WORK ORDER: Render the records from the line containing "What is the difference between the Robbery" up to and including the line containing "What is the total" as a JSON list of strings, one string per line, with blank lines left out.

DATA SHOWN:
• • • • •

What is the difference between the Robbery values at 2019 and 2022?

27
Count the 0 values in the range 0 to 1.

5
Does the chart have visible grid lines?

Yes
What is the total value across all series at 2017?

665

• • • • •

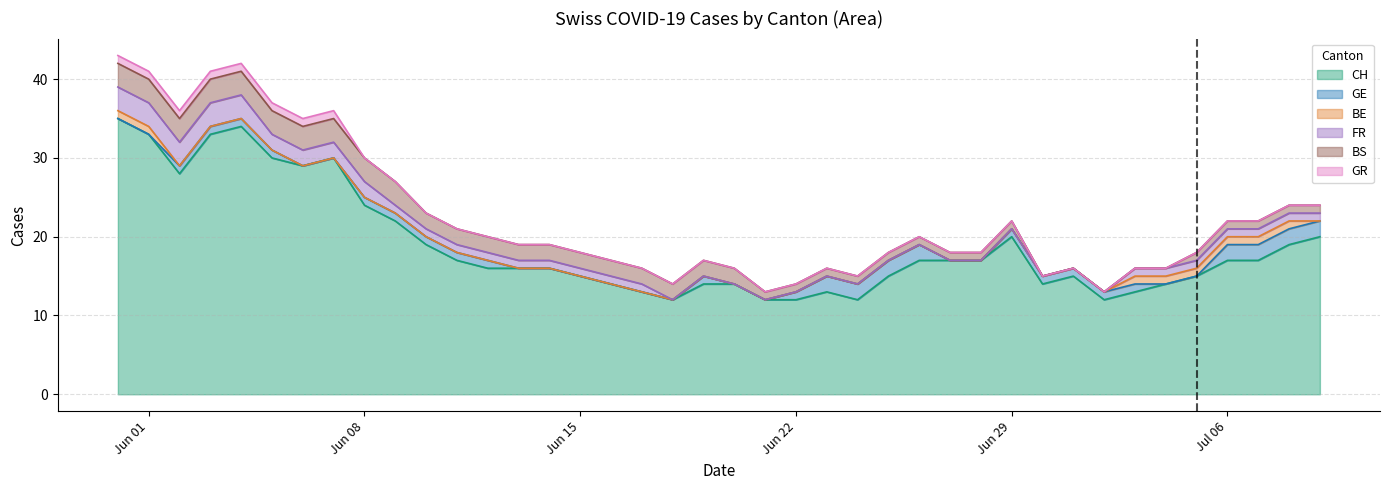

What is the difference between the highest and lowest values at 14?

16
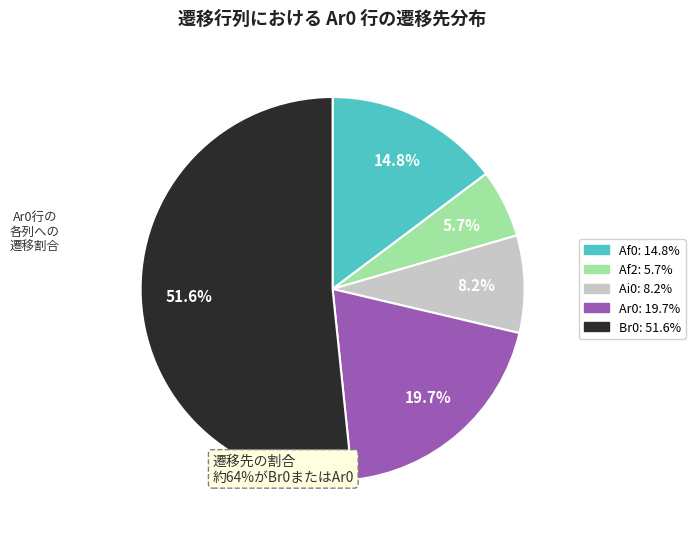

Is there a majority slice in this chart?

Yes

• • • • •

ANSWER SPACE:
[
  "What is the difference between the Robbery values at 2019 and 2022?",
  "27",
  "Count the 0 values in the range 0 to 1.",
  "5",
  "Does the chart have visible grid lines?",
  "Yes",
  "What is the total value across all series at 2017?"
]